Потом что-то звякнуло в быстро задвигавшихся руках путника, с минуту бренчало у двери, наконец она отворилась, и показалась черная глубь часовни, в которой лишь вверху слабо светились два маленьких оконца, как дымчато-серебряные пятна. Он вошел и на мгновение полностью слился с черной темнотой. Но вот на высоте его груди блеснул огонек фонаря; однако на человека не упала даже самая тоненькая ниточка света. Это был маленький потайной фонарик; с такими среди ночи прокрадываются в чужие дома для преступления и убийства. Человек отвернул от себя узкую колеблющуюся струйку света, сочившуюся из маленького стеклышка, закрытого с трех сторон жестяным козырьком, и направил ее на заплывшую большими пятнами плесени стену, у которой, за низкой оградой, смутно маячили очертания распятого на кресте Христа. С высокого, топорной работы, деревянного распятия узкая колеблющаяся струйка света побежала дальше и осветила образ, на котором бог-отец в волнистом багрянце возлагал руку на белесоватый земной шар, бог-сын в выцветшем синем одеянии поднимал кверху два пальца, а бог-дух святой в виде белого голубя уносился ввысь, чуть не задевая распростертыми крыльями красную раму образа. Струйка света снова заколыхалась в черном пространстве и упала на большой лоскут толстой бумаги, висевший без рамы на отставшей от стены доске. Георгий-победоносец с развевающейся над головой хоругвью мчался на скакуне, размалеванном в белые и черные полосы; в неверном свете фонаря фигура человека, очертания коня и складки хоругви то появлялись, то исчезали, вытягивались в длину, укорачивались и, сливаясь между собой, создавали в целом нечто неведомое природе, подобное апокалипсическим всадникам и зверям, причудливое и грозное. Вокруг часовни протяжно и скорбно вздохнули деревья, ветер со стоном пробился сквозь щели в окнах и стал трепать старую бумагу, — она вздулась и, как птичье крыло, с шелестом взвилась. Казалось, апокалипсический всадник сорвался с места, к которому его приковали; вот-вот взмахнет он похожей на косу хоругвью и ускачет на своем коне с львиной гривой. К стонам ветра, влетевшего сквозь щели в окнах, присоединился громкий, испуганный шепот человека:
— Иисусе милосердый! Спаси мою душу!..
Когда-то… когда-то мать приводила сюда за руку празднично одетого крестьянского мальчика; он преклонял колени у двери этой часовни и с ужасом, боровшимся с восхищением, поднимал чистые синие глаза на высокое распятие и намалеванного на бумаге всадника с хоругвью…

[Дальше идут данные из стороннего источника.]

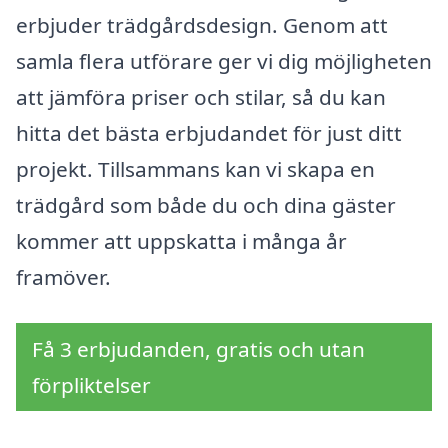
erbjuder trädgårdsdesign. Genom att
samla flera utförare ger vi dig möjligheten
att jämföra priser och stilar, så du kan
hitta det bästa erbjudandet för just ditt
projekt. Tillsammans kan vi skapa en
trädgård som både du och dina gäster
kommer att uppskatta i många år
framöver.
Få 3 erbjudanden, gratis och utan
förpliktelser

Человек погасил фонарик. Оставив дверь открытой настежь, он ушел из часовни и, уже не задерживаясь, медленно, широко, как великан, зашагал через могилы и кусты.
Выйдя с кладбища, он пересек дорогу против дома, стоявшего на краю деревни, и нащупал рукой ворота. Однако сразу не отворил их и с минуту напряженно разглядывал хату, черневшую в глубине двора; из груди его еще раз вырвался протяжный возглас:
— А!
Путник покачал головой в безмерном удивлении. Ворота скрипнули, маленькая тень мелькнула на пороге и с громким лаем скользнула по двору; из-за окна, мерцавшего в темноте красноватым светом, слышался низкий, сильный, но свежий и молодой голос; быстро, без умолку он что-то долго рассказывал, рассказывал, рассказывал…
То была хата старого Шимона Микулы; сам он в эту минуту сидел на лавке в своей просторной низкой горнице, попыхивая объемистой глиняной трубкой на коротеньком чубучке. Ему, должно быть, уже перевалило за шестой десяток, но он совсем не был похож на тех отцов, которых поколачивают, а то и прогоняют из дому родные сыновья, когда они становятся им ненадобны. Сидел он, прислонясь широкой, лишь слегка ссутулившейся спиной к закопченной стене, и на этом фоне, в скудном свете маленькой лампочки, горевшей на столе под высоким колпаком, вырисовывались контуры его могучей фигуры, облаченной в белую полотняную одежду. Густые клубы дыма, которые он непрерывно пускал ртом, то закрывали, то снова открывали большую, облысевшую со лба голову с венчиком седых волос на затылке, крупные суховатые черты румяного лица, пышные, упрямо топорщившиеся усы и умные блестящие глаза — они глядели из-под разросшихся, нависших бровей и светились спокойной энергией и острой проницательностью. В одной руке Микула держал трубку, другую засунул за узкую красную подпояску, и чувствовалось, что эти огромные жилистые руки отлично справятся с любой работой, — такая сохранилась в них сила и железная хватка. Нетрудно догадаться, что, когда этот старец встанет, выпрямится и заговорит, каждый из его домашних поспешит с усердием сделать все, что он прикажет. А народу в доме было много, и в эту минуту все молча сидели или стояли, застыв на месте, захваченные рассказом, который слушали с любопытством и глубоким вниманием.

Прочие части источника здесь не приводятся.